▶ [Problem description] Copy each line below in which the string "weight" appears.

──────

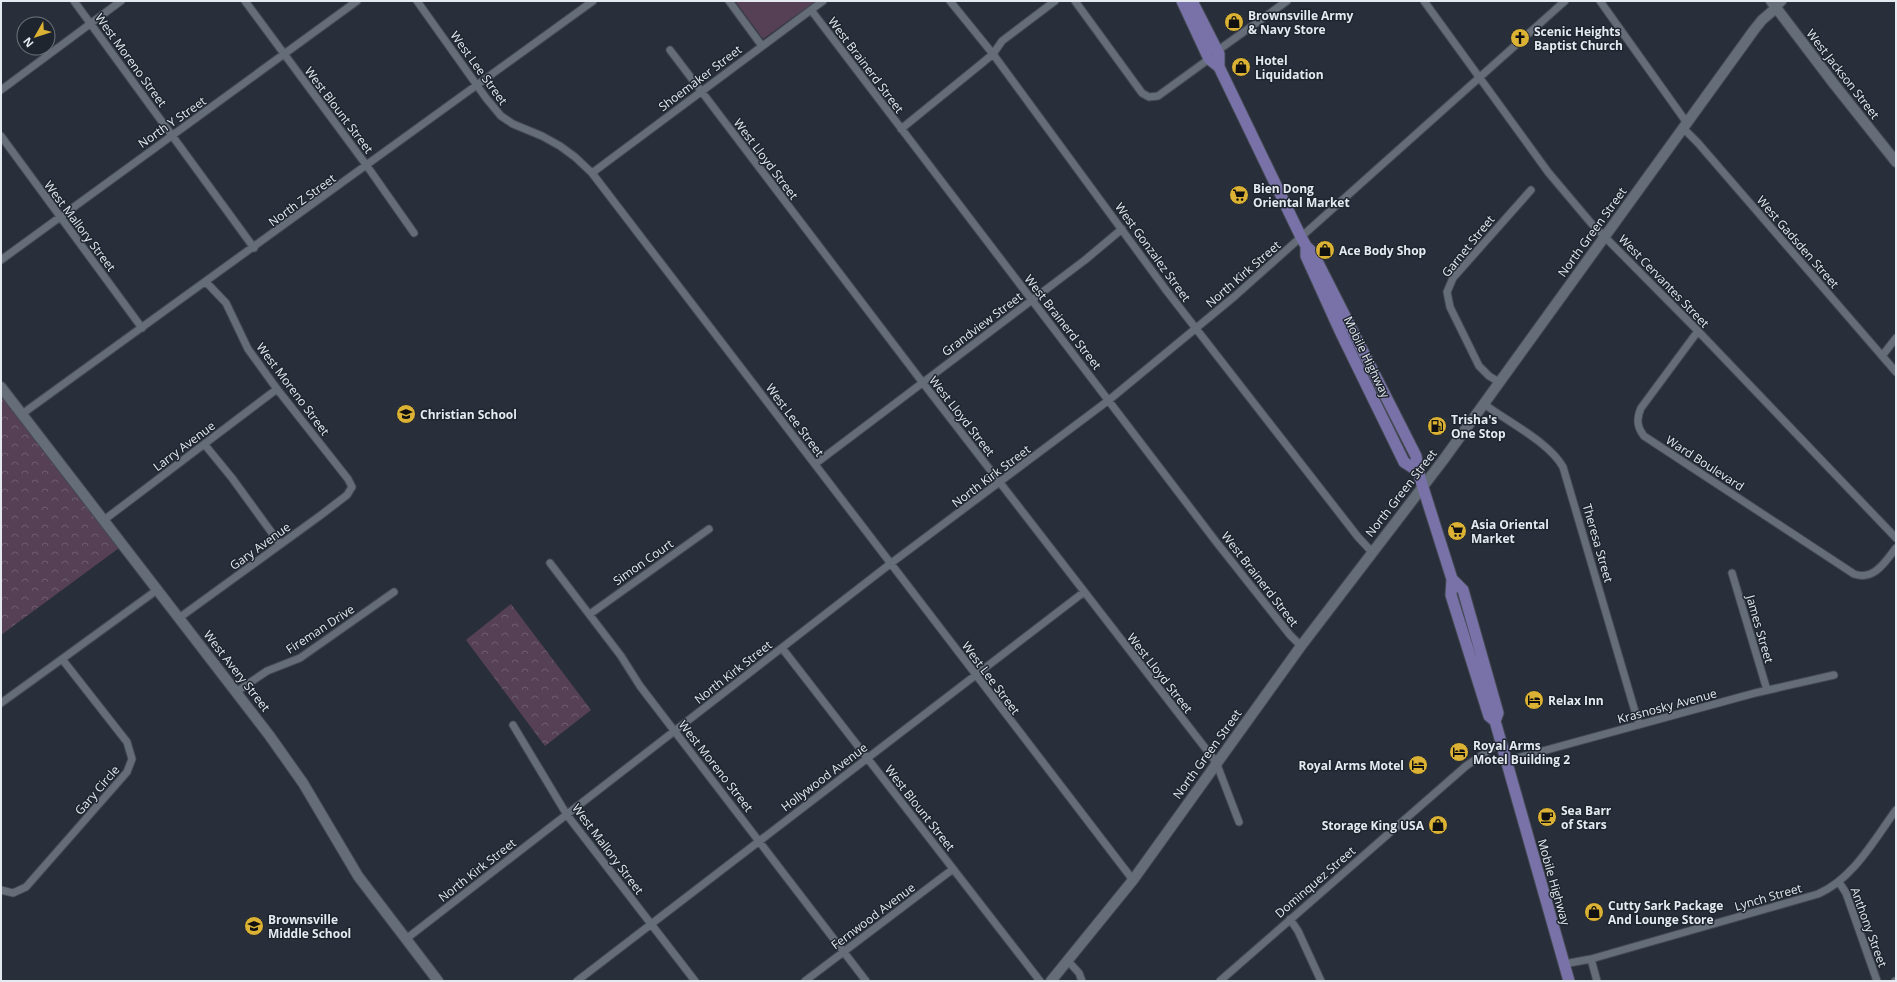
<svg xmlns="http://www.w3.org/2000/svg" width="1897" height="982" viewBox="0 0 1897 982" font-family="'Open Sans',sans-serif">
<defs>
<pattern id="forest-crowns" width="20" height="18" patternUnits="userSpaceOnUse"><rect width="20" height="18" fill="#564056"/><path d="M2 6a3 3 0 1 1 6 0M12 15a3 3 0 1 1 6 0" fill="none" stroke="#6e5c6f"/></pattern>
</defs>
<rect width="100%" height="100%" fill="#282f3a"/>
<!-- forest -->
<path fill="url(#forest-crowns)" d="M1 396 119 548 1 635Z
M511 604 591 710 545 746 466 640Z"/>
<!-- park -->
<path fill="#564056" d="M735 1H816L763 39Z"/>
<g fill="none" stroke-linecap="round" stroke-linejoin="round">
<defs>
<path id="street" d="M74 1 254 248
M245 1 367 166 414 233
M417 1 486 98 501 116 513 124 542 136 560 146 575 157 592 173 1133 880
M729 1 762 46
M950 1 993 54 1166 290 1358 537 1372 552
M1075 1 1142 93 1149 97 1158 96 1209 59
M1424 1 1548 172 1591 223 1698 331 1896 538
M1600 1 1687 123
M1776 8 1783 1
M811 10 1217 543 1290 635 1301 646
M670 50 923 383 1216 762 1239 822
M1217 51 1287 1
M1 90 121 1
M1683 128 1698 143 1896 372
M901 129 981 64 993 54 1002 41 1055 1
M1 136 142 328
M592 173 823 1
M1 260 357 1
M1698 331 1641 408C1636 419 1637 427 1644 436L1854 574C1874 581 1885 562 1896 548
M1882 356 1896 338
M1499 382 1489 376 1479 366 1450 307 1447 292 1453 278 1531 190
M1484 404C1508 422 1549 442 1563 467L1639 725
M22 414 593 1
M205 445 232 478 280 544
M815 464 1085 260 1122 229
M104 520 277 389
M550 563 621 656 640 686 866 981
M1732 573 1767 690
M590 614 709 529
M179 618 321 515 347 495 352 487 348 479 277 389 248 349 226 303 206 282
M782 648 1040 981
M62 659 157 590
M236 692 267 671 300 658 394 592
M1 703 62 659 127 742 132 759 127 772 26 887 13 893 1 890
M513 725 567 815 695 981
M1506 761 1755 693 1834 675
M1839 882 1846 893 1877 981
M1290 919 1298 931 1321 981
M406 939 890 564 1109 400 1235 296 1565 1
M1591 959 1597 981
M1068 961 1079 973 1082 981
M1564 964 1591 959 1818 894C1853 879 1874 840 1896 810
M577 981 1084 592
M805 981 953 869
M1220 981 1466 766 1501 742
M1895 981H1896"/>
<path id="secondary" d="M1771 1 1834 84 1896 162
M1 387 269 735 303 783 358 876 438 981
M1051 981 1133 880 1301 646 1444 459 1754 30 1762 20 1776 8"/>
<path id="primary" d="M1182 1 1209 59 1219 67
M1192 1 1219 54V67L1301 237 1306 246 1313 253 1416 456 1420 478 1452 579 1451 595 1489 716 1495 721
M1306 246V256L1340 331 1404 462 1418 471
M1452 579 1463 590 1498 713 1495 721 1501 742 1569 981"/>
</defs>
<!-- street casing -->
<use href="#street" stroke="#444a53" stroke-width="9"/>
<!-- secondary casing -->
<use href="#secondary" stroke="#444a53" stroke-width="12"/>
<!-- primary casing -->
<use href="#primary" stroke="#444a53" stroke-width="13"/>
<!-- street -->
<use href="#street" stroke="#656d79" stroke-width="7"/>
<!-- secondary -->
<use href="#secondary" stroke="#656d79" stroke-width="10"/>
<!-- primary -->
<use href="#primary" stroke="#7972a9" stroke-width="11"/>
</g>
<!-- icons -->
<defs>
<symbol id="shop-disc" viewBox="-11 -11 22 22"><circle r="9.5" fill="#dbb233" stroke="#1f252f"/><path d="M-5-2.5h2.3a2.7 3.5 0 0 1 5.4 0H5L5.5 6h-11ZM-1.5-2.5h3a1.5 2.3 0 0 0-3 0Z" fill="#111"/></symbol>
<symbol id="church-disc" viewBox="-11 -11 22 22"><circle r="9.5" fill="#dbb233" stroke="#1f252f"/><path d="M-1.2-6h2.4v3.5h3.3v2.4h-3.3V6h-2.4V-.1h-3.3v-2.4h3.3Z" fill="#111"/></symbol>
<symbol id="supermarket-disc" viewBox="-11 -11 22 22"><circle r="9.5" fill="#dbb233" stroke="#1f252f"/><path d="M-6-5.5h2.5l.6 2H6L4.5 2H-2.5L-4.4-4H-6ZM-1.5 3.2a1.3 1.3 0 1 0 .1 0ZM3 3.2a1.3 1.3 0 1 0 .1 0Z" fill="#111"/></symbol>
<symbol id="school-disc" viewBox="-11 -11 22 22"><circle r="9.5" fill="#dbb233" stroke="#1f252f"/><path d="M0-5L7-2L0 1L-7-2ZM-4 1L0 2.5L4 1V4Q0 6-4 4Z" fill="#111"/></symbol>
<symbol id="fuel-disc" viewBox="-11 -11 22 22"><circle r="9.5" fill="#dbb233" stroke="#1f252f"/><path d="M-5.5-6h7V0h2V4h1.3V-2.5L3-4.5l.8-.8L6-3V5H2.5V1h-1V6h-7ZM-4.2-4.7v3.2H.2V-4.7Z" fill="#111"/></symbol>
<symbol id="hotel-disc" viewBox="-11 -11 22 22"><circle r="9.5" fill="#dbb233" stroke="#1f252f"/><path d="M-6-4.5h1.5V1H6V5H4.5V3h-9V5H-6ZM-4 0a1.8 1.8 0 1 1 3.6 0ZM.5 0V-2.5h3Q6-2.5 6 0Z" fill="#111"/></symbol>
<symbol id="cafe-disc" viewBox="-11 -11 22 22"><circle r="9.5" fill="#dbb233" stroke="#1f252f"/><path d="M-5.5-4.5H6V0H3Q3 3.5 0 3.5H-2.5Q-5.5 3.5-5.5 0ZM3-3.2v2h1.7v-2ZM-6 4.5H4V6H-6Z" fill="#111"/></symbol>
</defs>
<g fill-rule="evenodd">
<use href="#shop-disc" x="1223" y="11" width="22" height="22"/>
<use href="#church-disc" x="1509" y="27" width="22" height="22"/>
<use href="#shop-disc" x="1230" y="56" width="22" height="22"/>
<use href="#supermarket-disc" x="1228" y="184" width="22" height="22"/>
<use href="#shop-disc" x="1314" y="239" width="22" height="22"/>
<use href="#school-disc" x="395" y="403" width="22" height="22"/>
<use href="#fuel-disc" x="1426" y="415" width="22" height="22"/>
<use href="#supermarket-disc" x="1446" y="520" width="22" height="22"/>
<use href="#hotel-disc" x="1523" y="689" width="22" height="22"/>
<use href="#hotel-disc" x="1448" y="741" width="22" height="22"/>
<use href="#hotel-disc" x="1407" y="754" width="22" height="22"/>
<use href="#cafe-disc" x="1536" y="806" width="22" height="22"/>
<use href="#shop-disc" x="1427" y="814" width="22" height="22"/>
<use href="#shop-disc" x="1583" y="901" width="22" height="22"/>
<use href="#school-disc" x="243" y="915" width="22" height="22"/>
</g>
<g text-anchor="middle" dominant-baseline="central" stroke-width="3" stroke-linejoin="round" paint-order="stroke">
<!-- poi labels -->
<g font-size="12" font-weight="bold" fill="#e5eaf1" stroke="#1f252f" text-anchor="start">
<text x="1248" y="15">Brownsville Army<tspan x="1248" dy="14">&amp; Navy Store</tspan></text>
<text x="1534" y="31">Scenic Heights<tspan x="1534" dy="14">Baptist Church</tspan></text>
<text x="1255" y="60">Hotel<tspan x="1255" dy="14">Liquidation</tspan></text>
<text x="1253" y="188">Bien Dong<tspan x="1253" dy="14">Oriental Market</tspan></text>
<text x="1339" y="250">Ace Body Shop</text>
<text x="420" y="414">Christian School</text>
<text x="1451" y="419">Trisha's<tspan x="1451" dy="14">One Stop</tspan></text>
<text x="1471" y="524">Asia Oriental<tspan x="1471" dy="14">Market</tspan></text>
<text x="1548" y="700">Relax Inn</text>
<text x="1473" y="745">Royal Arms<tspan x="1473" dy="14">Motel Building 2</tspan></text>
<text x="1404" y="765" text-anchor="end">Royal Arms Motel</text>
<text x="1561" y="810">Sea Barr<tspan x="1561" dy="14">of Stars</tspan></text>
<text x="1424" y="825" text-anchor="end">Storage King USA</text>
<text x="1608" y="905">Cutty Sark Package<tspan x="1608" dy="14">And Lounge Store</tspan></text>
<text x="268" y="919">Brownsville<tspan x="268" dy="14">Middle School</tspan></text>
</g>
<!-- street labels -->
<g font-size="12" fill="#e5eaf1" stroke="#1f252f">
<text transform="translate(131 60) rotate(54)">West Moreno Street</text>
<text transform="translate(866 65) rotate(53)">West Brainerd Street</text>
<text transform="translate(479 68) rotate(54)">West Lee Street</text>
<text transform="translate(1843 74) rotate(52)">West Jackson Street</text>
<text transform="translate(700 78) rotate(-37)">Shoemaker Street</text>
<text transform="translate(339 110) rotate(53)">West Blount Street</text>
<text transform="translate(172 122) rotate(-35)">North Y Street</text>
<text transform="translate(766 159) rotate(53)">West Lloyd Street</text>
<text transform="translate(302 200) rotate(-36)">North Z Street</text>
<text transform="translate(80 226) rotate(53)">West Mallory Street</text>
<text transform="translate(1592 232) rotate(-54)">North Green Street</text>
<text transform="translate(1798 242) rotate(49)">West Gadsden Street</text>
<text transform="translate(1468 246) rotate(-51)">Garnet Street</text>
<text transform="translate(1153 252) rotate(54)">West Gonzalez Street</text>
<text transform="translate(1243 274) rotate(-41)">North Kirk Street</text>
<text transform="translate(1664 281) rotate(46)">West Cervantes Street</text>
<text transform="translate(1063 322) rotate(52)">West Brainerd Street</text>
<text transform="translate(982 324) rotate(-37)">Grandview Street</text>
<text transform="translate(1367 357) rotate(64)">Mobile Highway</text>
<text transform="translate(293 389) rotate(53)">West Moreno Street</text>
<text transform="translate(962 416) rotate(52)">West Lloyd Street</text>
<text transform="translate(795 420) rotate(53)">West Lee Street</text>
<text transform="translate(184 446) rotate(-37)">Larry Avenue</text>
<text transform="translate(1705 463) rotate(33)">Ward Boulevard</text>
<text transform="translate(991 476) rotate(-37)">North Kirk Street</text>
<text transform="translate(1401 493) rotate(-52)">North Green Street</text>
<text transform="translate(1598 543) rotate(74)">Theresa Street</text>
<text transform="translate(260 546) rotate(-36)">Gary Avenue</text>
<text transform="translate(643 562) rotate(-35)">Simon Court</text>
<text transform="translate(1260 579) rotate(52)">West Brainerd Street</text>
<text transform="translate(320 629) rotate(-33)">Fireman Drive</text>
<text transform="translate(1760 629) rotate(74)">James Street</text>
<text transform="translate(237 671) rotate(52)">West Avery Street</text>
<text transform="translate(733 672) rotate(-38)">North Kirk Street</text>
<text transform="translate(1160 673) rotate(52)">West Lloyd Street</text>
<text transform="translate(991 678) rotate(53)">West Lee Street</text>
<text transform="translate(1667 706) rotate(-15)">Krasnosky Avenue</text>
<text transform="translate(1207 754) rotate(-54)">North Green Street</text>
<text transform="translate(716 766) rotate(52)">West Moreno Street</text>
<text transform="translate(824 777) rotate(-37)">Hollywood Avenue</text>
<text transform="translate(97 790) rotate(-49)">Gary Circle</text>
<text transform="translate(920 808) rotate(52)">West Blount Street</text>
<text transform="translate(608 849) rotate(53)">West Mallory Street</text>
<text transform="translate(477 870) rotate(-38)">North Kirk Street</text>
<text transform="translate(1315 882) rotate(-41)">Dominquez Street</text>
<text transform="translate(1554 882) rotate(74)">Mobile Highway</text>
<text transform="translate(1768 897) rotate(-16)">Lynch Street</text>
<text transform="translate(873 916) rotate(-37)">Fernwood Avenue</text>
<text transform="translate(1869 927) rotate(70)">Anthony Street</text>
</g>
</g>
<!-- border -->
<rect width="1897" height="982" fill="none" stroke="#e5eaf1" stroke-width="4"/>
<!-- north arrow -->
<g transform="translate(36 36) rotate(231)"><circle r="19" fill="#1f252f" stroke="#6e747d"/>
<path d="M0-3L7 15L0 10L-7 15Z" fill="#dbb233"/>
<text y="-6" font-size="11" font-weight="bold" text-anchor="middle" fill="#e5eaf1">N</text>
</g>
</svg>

──────

▶ [Output for this exercise]
<g font-size="12" font-weight="bold" fill="#e5eaf1" stroke="#1f252f" text-anchor="start">
<text y="-6" font-size="11" font-weight="bold" text-anchor="middle" fill="#e5eaf1">N</text>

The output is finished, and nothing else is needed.